China gets aggressive

Warships target Japan as standoff intensifies

John Garnaut

The news marks a worrying escalation of a four-month diplomatic and military standoff between Australia's two largest trading partners over disputed islets in the East China Sea.CHINESE warships have aimed missile radars at Japanese military targets in what Japanese Prime Minister Shinzo Abe called ''a dangerous action that could lead to unforeseen consequences''.
''At a time when there were signs that there could be talks between China and Japan, it is extremely regrettable that China should carry out such a one-sided provocation,'' Mr Abe told the Japanese parliament.
Japanese Defence Minister Itsunori Onodera told reporters on Tuesday night a Chinese frigate pointed a missile control radar at the Japanese destroyer Yuudachi on January 30.
He said a Chinese vessel had similarly targeted a Japanese ship-based helicopter two weeks earlier.
''This is extremely abnormal behaviour,'' Mr Onodera said. ''One step in the wrong direction could have pushed things into a dangerous situation.''
China sidestepped the specific Japanese allegations while urging calm. In a statement issued before Japan's accusation, a Chinese foreign ministry spokesman urged Japan ''to stop all provocative actions'' including sending vessels and planes to the Diaoyu Islands, known as Senkaku in Japan.
The US State Department was ''concerned'' about the incident, which might raise risks of an ''incident or miscalculation'', spokeswoman Victoria Nuland said in Washington.
Diplomats and military officials in the US, Japan and China had previously warned that the dispute was only one accident away from open military conflict.

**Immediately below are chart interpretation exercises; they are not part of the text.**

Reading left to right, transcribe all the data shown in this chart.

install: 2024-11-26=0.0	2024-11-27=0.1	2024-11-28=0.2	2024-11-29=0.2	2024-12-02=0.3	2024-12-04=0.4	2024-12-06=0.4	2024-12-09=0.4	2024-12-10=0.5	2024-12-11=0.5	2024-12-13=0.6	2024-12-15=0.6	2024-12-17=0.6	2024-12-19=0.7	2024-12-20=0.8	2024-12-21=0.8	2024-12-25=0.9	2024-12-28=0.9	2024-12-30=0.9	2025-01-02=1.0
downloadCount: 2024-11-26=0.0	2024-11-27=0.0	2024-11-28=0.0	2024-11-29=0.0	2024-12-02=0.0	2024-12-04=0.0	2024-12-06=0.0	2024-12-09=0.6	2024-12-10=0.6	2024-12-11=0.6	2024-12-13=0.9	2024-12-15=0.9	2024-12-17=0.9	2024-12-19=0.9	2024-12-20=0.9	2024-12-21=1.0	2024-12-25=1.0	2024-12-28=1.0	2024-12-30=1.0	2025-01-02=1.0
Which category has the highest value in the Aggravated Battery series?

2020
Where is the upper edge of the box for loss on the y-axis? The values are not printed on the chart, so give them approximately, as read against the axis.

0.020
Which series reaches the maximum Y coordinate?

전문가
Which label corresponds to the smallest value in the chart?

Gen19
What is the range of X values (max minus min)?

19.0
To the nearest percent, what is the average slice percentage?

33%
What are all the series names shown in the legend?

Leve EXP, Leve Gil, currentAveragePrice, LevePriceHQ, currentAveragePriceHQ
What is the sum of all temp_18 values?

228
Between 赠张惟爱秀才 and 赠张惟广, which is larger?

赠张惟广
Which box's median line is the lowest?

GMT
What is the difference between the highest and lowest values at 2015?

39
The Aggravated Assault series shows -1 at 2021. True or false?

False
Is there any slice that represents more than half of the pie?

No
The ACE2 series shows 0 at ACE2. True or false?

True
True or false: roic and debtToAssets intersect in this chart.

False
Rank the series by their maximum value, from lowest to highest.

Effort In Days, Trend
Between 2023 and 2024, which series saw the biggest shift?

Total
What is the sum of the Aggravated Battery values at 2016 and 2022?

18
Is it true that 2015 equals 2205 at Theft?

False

But the incident suggests the two regional powers have come closer to live fire than many had feared.
Western military officers and diplomats were seeking more information to determine if the Chinese radar targeting amounted to what is known as ''guide mode'', which implies a missile has been locked onto a target.
''If you are the Japanese captain you would have an incredibly uncomfortable choice to make very quickly,'' said a Western diplomat who has been following the dispute closely. ''You're seconds away if that thing decided to fire.''
Mr Onodera's ambiguous language might also cover practices that fall short of a missile being prepared for firing.
Chinese generals have advocated a tough military stance ever since the Japanese government bought the islands from private Japanese owners in September.
Japanese officials said the nationalisation was intended to calm tensions by preventing the islands falling into the hands of a hawkish politician.